Risk score, explained
The CVSS 3.1 score of 5.9 (MEDIUM) reflects availability impact as the primary risk (high impact on availability) paired with moderate attack complexity and no impact on confidentiality or integrity. The score appropriately captures that while an attacker can disrupt service, they cannot steal data or modify system behavior. However, context matters: for critical services, availability impact alone justifies urgent patching. The moderate attack complexity suggests non-trivial exploitation but does not eliminate the threat, especially as proof-of-concept code or exploitation techniques become public.
Frequently asked questions
Do we need to patch if we don't use multipart requests?
Multipart request handling is a core feature of web frameworks. If your Spring WebFlux application accepts any HTTP POST or PUT requests from untrusted sources—even if you do not explicitly process multipart data—the vulnerability could still be exploited. Audit your application endpoints carefully. Patching remains the safest option.
Can we mitigate without patching immediately?
Temporary mitigations include disabling multipart request handling on public endpoints, restricting HTTP access via network firewalls to trusted IPs only, and configuring reverse proxies (nginx, AWS ALB) to reject oversized multipart requests. These measures buy time but are not substitutes for patching. Plan patching for your next maintenance window.
Does this affect Spring MVC applications?
CVE-2026-41840 specifically targets Spring WebFlux, which is Spring's reactive, non-blocking web framework. Traditional Spring MVC applications using servlet-based request handling are not affected by this vulnerability. Verify your application architecture to determine which framework you are using.
Is this vulnerability exploited in the wild?
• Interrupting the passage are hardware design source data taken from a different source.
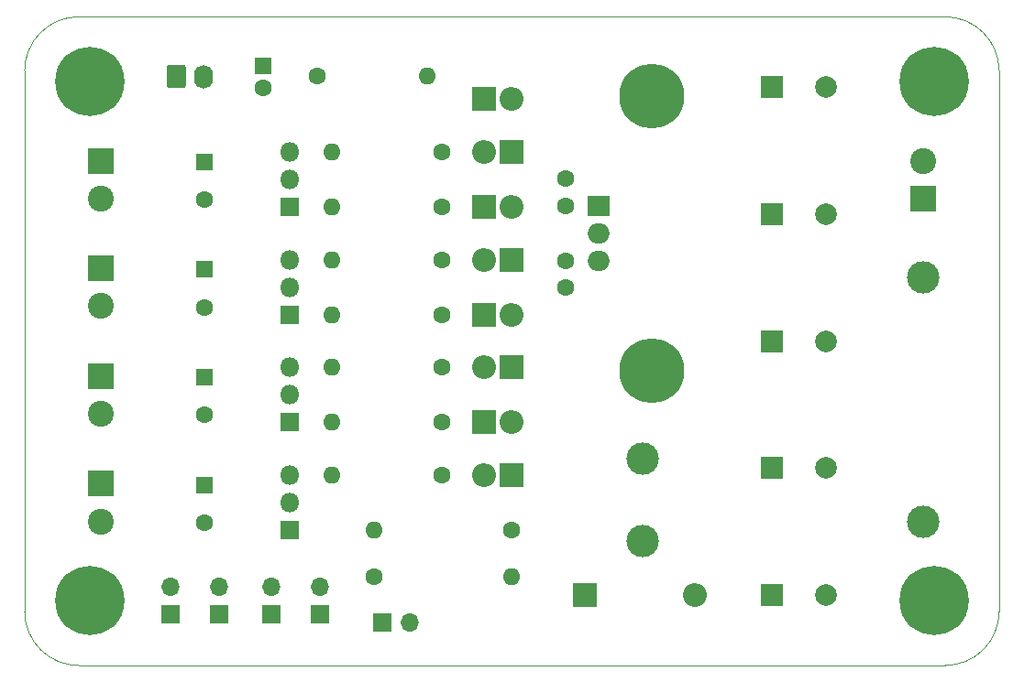
<source format=gbr>
%TF.GenerationSoftware,KiCad,Pcbnew,(5.1.8)-1*%
%TF.CreationDate,2021-02-22T19:15:18+01:00*%
%TF.ProjectId,psu,7073752e-6b69-4636-9164-5f7063625858,rev?*%
%TF.SameCoordinates,Original*%
%TF.FileFunction,Soldermask,Bot*%
%TF.FilePolarity,Negative*%
%FSLAX46Y46*%
G04 Gerber Fmt 4.6, Leading zero omitted, Abs format (unit mm)*
G04 Created by KiCad (PCBNEW (5.1.8)-1) date 2021-02-22 19:15:18*
%MOMM*%
%LPD*%
G01*
G04 APERTURE LIST*
%TA.AperFunction,Profile*%
%ADD10C,0.050000*%
%TD*%
%ADD11R,2.000000X2.000000*%
%ADD12C,2.000000*%
%ADD13O,1.600000X1.600000*%
%ADD14C,1.600000*%
%ADD15O,1.740000X2.190000*%
%ADD16C,3.000000*%
%ADD17R,2.400000X2.400000*%
%ADD18C,2.400000*%
%ADD19R,1.700000X1.700000*%
%ADD20O,1.700000X1.700000*%
%ADD21O,1.800000X1.800000*%
%ADD22R,1.800000X1.800000*%
%ADD23O,2.000000X1.905000*%
%ADD24R,2.000000X1.905000*%
%ADD25C,6.000000*%
%ADD26C,6.400000*%
%ADD27C,0.800000*%
%ADD28R,2.200000X2.200000*%
%ADD29O,2.200000X2.200000*%
%ADD30R,1.600000X1.600000*%
G04 APERTURE END LIST*
D10*
X85000000Y-110000000D02*
G75*
G02*
X80000000Y-105000000I0J5000000D01*
G01*
X170000000Y-105000000D02*
G75*
G02*
X165000000Y-110000000I-5000000J0D01*
G01*
X165000000Y-50000000D02*
G75*
G02*
X170000000Y-55000000I0J-5000000D01*
G01*
X80000000Y-55000000D02*
G75*
G02*
X85000000Y-50000000I5000000J0D01*
G01*
X170000000Y-55000000D02*
X170000000Y-105000000D01*
X85000000Y-110000000D02*
X165000000Y-110000000D01*
X85000000Y-50000000D02*
X165000000Y-50000000D01*
X80000000Y-55000000D02*
X80000000Y-105000000D01*
D11*
%TO.C,C1*%
X149000000Y-103500000D03*
D12*
X154000000Y-103500000D03*
%TD*%
D13*
%TO.C,R6*%
X112300000Y-97480000D03*
D14*
X125000000Y-97480000D03*
%TD*%
D11*
%TO.C,C2*%
X149000000Y-91750000D03*
D12*
X154000000Y-91750000D03*
%TD*%
D11*
%TO.C,C3*%
X149000000Y-80000000D03*
D12*
X154000000Y-80000000D03*
%TD*%
%TO.C,C4*%
X154000000Y-68250000D03*
D11*
X149000000Y-68250000D03*
%TD*%
D12*
%TO.C,C5*%
X154000000Y-56500000D03*
D11*
X149000000Y-56500000D03*
%TD*%
D14*
%TO.C,C6*%
X130000000Y-67460000D03*
X130000000Y-64960000D03*
%TD*%
%TO.C,C7*%
X130000000Y-75040000D03*
X130000000Y-72540000D03*
%TD*%
%TO.C,D2*%
G36*
G01*
X93130000Y-56365001D02*
X93130000Y-54674999D01*
G75*
G02*
X93379999Y-54425000I249999J0D01*
G01*
X94620001Y-54425000D01*
G75*
G02*
X94870000Y-54674999I0J-249999D01*
G01*
X94870000Y-56365001D01*
G75*
G02*
X94620001Y-56615000I-249999J0D01*
G01*
X93379999Y-56615000D01*
G75*
G02*
X93130000Y-56365001I0J249999D01*
G01*
G37*
D15*
X96540000Y-55520000D03*
%TD*%
D16*
%TO.C,F1*%
X163000000Y-96690000D03*
X163000000Y-74090000D03*
%TD*%
D17*
%TO.C,J2*%
X87000000Y-93190000D03*
D18*
X87000000Y-96690000D03*
%TD*%
%TO.C,J3*%
X87000000Y-86730000D03*
D17*
X87000000Y-83230000D03*
%TD*%
D18*
%TO.C,J4*%
X87000000Y-76770000D03*
D17*
X87000000Y-73270000D03*
%TD*%
%TO.C,J5*%
X87000000Y-63310000D03*
D18*
X87000000Y-66810000D03*
%TD*%
D17*
%TO.C,J1*%
X163000000Y-66810000D03*
D18*
X163000000Y-63310000D03*
%TD*%
D19*
%TO.C,JP1*%
X93500000Y-105275000D03*
D20*
X93500000Y-102735000D03*
%TD*%
%TO.C,JP2*%
X98000000Y-102735000D03*
D19*
X98000000Y-105275000D03*
%TD*%
%TO.C,JP3*%
X102750000Y-105275000D03*
D20*
X102750000Y-102735000D03*
%TD*%
%TO.C,JP4*%
X107250000Y-102735000D03*
D19*
X107250000Y-105275000D03*
%TD*%
%TO.C,JP5*%
X113000000Y-106000000D03*
D20*
X115540000Y-106000000D03*
%TD*%
D21*
%TO.C,Q1*%
X104500000Y-92400000D03*
X104500000Y-94940000D03*
D22*
X104500000Y-97480000D03*
%TD*%
%TO.C,Q2*%
X104500000Y-87520000D03*
D21*
X104500000Y-84980000D03*
X104500000Y-82440000D03*
%TD*%
%TO.C,Q3*%
X104500000Y-72480000D03*
X104500000Y-75020000D03*
D22*
X104500000Y-77560000D03*
%TD*%
%TO.C,Q4*%
X104500000Y-67600000D03*
D21*
X104500000Y-65060000D03*
X104500000Y-62520000D03*
%TD*%
D13*
%TO.C,R2*%
X108340000Y-92400000D03*
D14*
X118500000Y-92400000D03*
%TD*%
%TO.C,R3*%
X118500000Y-82440000D03*
D13*
X108340000Y-82440000D03*
%TD*%
D14*
%TO.C,R4*%
X118500000Y-72480000D03*
D13*
X108340000Y-72480000D03*
%TD*%
D14*
%TO.C,R5*%
X118500000Y-62500000D03*
D13*
X108340000Y-62500000D03*
%TD*%
%TO.C,R8*%
X108340000Y-87520000D03*
D14*
X118500000Y-87520000D03*
%TD*%
D13*
%TO.C,R9*%
X108340000Y-77560000D03*
D14*
X118500000Y-77560000D03*
%TD*%
D13*
%TO.C,R10*%
X108340000Y-67600000D03*
D14*
X118500000Y-67600000D03*
%TD*%
%TO.C,R1*%
X107000000Y-55500000D03*
D13*
X117160000Y-55500000D03*
%TD*%
D23*
%TO.C,U1*%
X133000000Y-72540000D03*
X133000000Y-70000000D03*
D24*
X133000000Y-67460000D03*
%TD*%
D25*
%TO.C,HS1*%
X137900000Y-57300000D03*
X137900000Y-82700000D03*
%TD*%
D26*
%TO.C,H1*%
X86000000Y-56000000D03*
D27*
X88400000Y-56000000D03*
X87697056Y-57697056D03*
X86000000Y-58400000D03*
X84302944Y-57697056D03*
X83600000Y-56000000D03*
X84302944Y-54302944D03*
X86000000Y-53600000D03*
X87697056Y-54302944D03*
%TD*%
%TO.C,H2*%
X165697056Y-54302944D03*
X164000000Y-53600000D03*
X162302944Y-54302944D03*
X161600000Y-56000000D03*
X162302944Y-57697056D03*
X164000000Y-58400000D03*
X165697056Y-57697056D03*
X166400000Y-56000000D03*
D26*
X164000000Y-56000000D03*
%TD*%
%TO.C,H3*%
X164000000Y-104000000D03*
D27*
X166400000Y-104000000D03*
X165697056Y-105697056D03*
X164000000Y-106400000D03*
X162302944Y-105697056D03*
X161600000Y-104000000D03*
X162302944Y-102302944D03*
X164000000Y-101600000D03*
X165697056Y-102302944D03*
%TD*%
%TO.C,H4*%
X87697056Y-102302944D03*
X86000000Y-101600000D03*
X84302944Y-102302944D03*
X83600000Y-104000000D03*
X84302944Y-105697056D03*
X86000000Y-106400000D03*
X87697056Y-105697056D03*
X88400000Y-104000000D03*
D26*
X86000000Y-104000000D03*
%TD*%
D28*
%TO.C,D1*%
X131755750Y-103500000D03*
D29*
X141915750Y-103500000D03*
%TD*%
%TO.C,D3*%
X122460000Y-92400000D03*
D28*
X125000000Y-92400000D03*
%TD*%
D29*
%TO.C,D5*%
X122460000Y-82440000D03*
D28*
X125000000Y-82440000D03*
%TD*%
%TO.C,D7*%
X125000000Y-72480000D03*
D29*
X122460000Y-72480000D03*
%TD*%
D28*
%TO.C,D9*%
X125000000Y-62500000D03*
D29*
X122460000Y-62500000D03*
%TD*%
D28*
%TO.C,D4*%
X122460000Y-87520000D03*
D29*
X125000000Y-87520000D03*
%TD*%
D28*
%TO.C,D6*%
X122460000Y-77560000D03*
D29*
X125000000Y-77560000D03*
%TD*%
%TO.C,D8*%
X125000000Y-67600000D03*
D28*
X122460000Y-67600000D03*
%TD*%
D29*
%TO.C,D10*%
X125000000Y-57620000D03*
D28*
X122460000Y-57620000D03*
%TD*%
D14*
%TO.C,C9*%
X96575000Y-96787349D03*
D30*
X96575000Y-93287349D03*
%TD*%
%TO.C,C10*%
X96575000Y-83327349D03*
D14*
X96575000Y-86827349D03*
%TD*%
%TO.C,C11*%
X96575000Y-76867349D03*
D30*
X96575000Y-73367349D03*
%TD*%
%TO.C,C12*%
X96575000Y-63407349D03*
D14*
X96575000Y-66907349D03*
%TD*%
D30*
%TO.C,C8*%
X102000000Y-54544888D03*
D14*
X102000000Y-56544888D03*
%TD*%
%TO.C,R7*%
X112255000Y-101765000D03*
D13*
X124955000Y-101765000D03*
%TD*%
D16*
%TO.C,L1*%
X137050000Y-98500000D03*
X137050000Y-90880000D03*
%TD*%
M02*

</source>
As of the latest update, this vulnerability is not listed in CISA's Known Exploited Vulnerabilities catalog, suggesting active exploitation has not been documented. However, absence from the KEV list does not guarantee the vulnerability is unexploited; assume threat actors are analyzing it and prioritize patching accordingly.
This analysis is based on publicly available vulnerability data current as of June 2026. Patch version numbers and specific remediation steps should be verified against VMware's official Spring Framework security advisory before deployment. This content is for informational purposes and does not constitute professional security advice. Organizations should conduct their own risk assessment based on their specific environment, architecture, and business context. Always test patches in non-production environments before broad deployment. Source: NVD (public-domain), retrieved 2026-07-15. Analysis generated by SEC.co (claude-haiku-4-5).